France, which ruled Syria for more than two decades until the 1940s, has, like the United States and Britain, the military strength to blitz the country in response to the poison gas attack on areas around Damascus, which the Syrian government has accused the rebels of staging.

Valls said Obama's announcement had created "a new situation" which meant France would have to wait "for the end of this new phase".

Last month's attack was the deadliest incident of the Syrian civil war and the world's worst use of chemical arms since Iraq's Saddam Hussein gassed thousands of Kurds in 1988.

However, polls also show strong opposition to a strike on Assad's forces among Americans weary of wars in Iraq and Afghanistan.

Congressional approval will more than a week, if it comes at all.

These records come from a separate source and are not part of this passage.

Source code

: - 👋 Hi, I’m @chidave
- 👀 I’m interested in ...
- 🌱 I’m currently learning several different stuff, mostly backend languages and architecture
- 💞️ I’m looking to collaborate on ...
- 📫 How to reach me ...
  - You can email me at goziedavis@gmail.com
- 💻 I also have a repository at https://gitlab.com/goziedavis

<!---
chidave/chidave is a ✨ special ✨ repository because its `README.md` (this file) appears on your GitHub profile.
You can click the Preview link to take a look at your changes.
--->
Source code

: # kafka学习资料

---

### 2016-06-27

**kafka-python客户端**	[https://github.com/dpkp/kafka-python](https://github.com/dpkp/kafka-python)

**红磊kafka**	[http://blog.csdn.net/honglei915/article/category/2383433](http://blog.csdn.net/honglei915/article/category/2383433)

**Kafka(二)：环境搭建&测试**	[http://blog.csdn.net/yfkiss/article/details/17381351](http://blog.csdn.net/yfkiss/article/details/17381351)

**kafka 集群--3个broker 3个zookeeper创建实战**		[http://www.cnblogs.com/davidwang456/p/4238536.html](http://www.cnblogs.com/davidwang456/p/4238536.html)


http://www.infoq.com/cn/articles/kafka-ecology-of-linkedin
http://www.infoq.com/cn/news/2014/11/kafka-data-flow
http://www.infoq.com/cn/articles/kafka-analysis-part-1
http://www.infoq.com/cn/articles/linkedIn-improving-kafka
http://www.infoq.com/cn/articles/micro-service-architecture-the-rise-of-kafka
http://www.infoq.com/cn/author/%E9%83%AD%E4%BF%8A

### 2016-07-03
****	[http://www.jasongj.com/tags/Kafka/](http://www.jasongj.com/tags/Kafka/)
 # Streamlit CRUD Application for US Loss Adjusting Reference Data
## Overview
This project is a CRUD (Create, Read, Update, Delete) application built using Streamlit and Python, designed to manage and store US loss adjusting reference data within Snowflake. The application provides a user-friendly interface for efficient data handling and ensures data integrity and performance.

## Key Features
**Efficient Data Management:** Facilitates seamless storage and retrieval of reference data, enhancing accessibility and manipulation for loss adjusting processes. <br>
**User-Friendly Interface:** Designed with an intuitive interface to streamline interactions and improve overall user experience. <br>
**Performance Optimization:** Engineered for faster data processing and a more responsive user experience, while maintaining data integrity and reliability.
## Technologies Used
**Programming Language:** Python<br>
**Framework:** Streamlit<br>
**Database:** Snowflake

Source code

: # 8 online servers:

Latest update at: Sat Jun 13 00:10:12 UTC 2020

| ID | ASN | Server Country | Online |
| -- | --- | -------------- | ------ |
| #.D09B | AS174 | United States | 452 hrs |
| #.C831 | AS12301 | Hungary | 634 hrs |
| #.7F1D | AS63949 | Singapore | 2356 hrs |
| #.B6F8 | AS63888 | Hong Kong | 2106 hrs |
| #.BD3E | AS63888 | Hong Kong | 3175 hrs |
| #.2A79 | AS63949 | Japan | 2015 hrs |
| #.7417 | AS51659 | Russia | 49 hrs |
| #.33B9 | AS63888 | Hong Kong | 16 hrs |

A senior Syrian rebel expressed concern about the delay, saying it gave Assad and his government the chance to keep killing and prepare from a missile or bomb attack.

"As days go by, more people get killed by the hands of this regime.

"Further delay for action gives them a chance to change the position of their weapons," said Mohammad Aboud, the deputy commander of eastern joint command of the Free Syrian Army.

"According to the intelligence that we have, we know that he exploits this delay to prepare for this strike," Aboud, a lieutenant who defected from Assad's forces, told Reuters.

Foreign Ministers from the Arab League, which blamed Syria for the chemical attack but has so far stopped short of explicitly endorsing Western military strikes, are due to meet in Cairo on Sunday.